Task instructions >>
Print every line of the records below verbatim, leaving the pictures out of the output.

Data extract >>
────
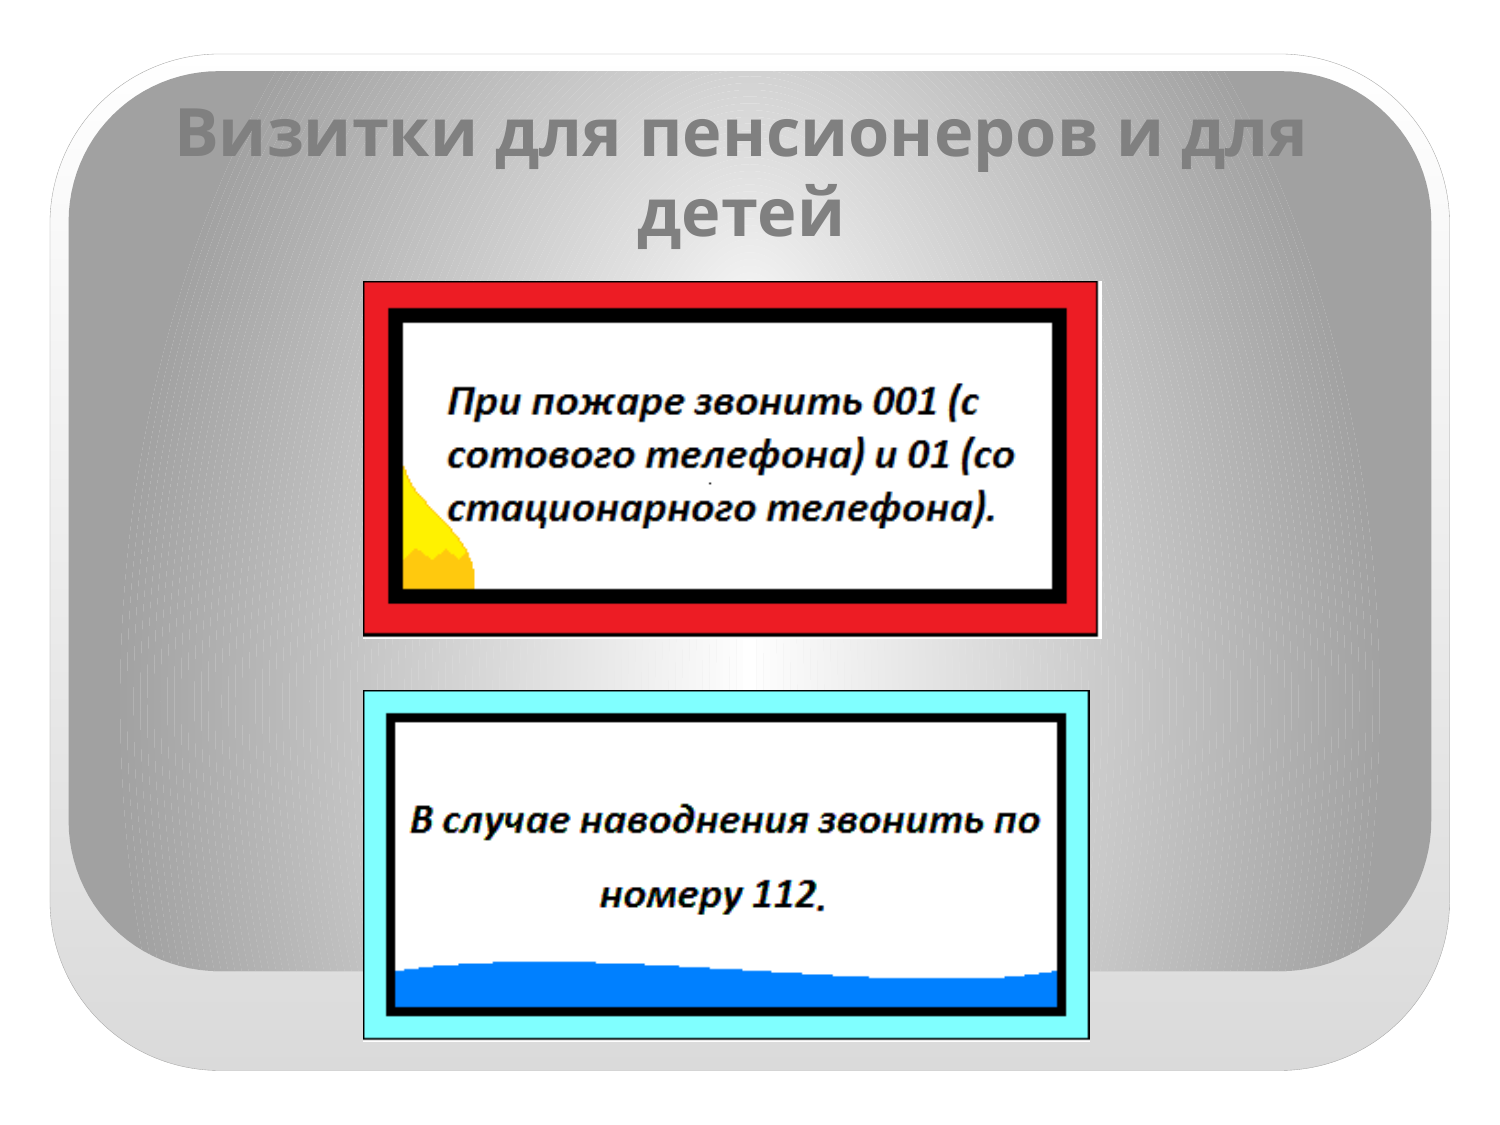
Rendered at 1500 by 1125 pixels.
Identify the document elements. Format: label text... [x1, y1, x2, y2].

title Визитки для пенсионеров и для детей [70, 82, 1413, 255]
picture [363, 281, 1102, 639]
picture [363, 690, 1090, 1042]
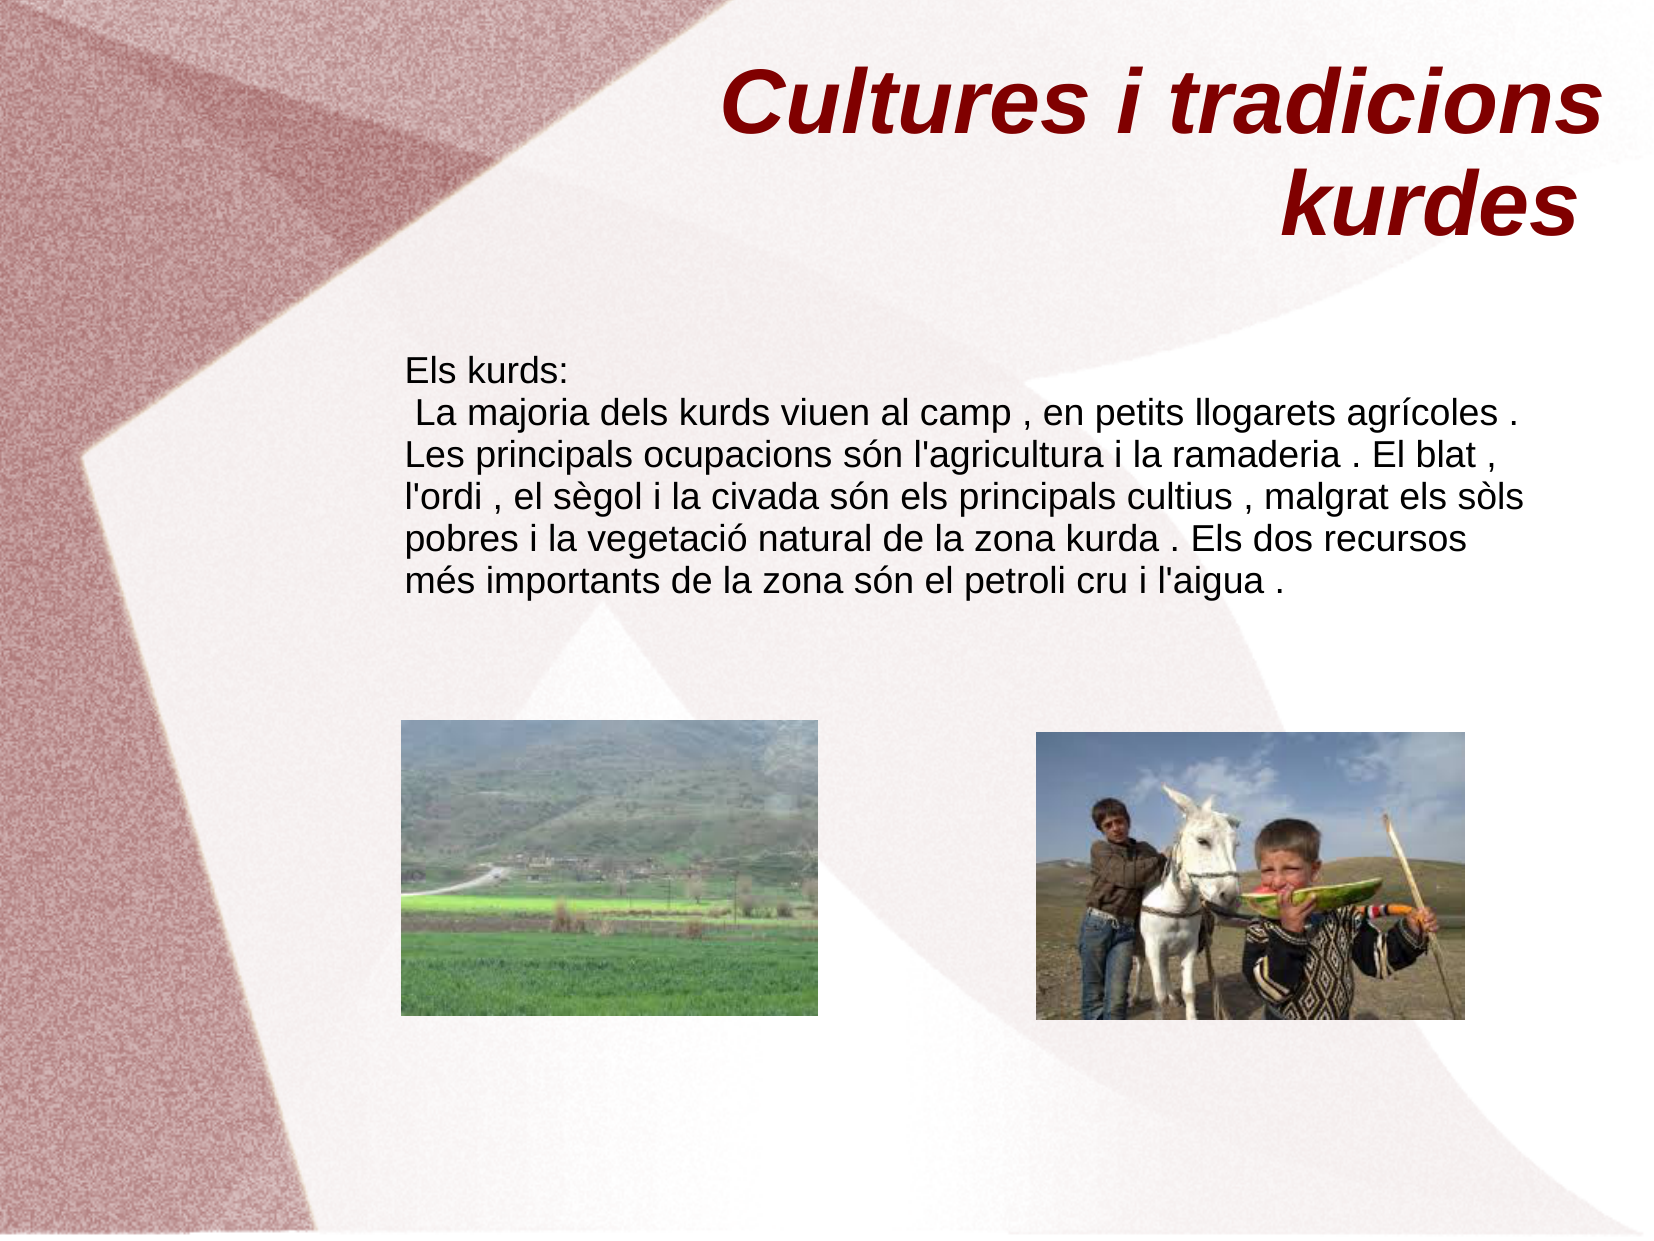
────
Worked answer >>
Rendered at 1500 by 1125 pixels.
Identify the document elements. Format: label text... [x1, y1, x2, y2].

title Визитки для пенсионеров и для детей [70, 82, 1413, 255]
picture [363, 281, 1102, 639]
picture [363, 690, 1090, 1042]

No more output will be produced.